PROVIDED ENTRIES —
────────────────
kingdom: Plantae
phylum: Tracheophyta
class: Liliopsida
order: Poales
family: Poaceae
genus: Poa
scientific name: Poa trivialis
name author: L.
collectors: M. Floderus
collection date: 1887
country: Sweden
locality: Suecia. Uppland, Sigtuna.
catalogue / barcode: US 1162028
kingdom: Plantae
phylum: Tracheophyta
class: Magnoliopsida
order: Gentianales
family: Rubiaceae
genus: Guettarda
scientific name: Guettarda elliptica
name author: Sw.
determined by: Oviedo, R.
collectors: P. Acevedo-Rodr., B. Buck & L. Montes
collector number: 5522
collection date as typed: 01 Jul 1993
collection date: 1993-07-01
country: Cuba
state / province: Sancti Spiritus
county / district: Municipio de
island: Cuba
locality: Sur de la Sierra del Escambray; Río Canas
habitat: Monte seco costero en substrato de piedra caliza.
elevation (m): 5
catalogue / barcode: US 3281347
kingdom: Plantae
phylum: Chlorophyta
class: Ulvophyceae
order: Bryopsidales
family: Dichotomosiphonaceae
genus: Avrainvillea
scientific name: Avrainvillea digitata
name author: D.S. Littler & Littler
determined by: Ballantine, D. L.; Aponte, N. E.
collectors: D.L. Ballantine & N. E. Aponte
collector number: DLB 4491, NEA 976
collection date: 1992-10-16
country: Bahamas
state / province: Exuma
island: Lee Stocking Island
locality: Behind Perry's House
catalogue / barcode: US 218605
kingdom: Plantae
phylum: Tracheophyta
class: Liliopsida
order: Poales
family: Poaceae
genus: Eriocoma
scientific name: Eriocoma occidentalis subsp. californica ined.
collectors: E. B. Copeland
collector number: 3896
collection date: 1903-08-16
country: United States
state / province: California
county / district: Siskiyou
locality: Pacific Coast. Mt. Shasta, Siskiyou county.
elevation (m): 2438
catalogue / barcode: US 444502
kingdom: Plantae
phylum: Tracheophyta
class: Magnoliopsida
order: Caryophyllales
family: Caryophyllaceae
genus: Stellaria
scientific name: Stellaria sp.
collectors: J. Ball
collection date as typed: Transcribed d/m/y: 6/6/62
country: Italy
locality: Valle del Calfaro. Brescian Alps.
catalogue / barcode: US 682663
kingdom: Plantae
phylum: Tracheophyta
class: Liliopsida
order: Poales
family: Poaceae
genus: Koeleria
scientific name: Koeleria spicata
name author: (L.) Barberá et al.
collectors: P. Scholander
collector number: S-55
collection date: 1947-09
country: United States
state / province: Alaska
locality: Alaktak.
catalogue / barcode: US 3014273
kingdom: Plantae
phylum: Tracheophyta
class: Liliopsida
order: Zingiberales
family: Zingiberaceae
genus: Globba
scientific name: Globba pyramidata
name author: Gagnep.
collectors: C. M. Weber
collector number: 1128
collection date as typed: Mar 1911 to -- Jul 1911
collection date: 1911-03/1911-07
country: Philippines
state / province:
────────────────
Put the lines of the listing above, from the line holding "country: Cuba" to the line holding "catalogue / barcode: US 3281347" (both included), into a JSON list of strings. Use one string per line, omit blank lines, and include nothing outside that range.

[
  "country: Cuba",
  "state / province: Sancti Spiritus",
  "county / district: Municipio de",
  "island: Cuba",
  "locality: Sur de la Sierra del Escambray; Río Canas",
  "habitat: Monte seco costero en substrato de piedra caliza.",
  "elevation (m): 5",
  "catalogue / barcode: US 3281347"
]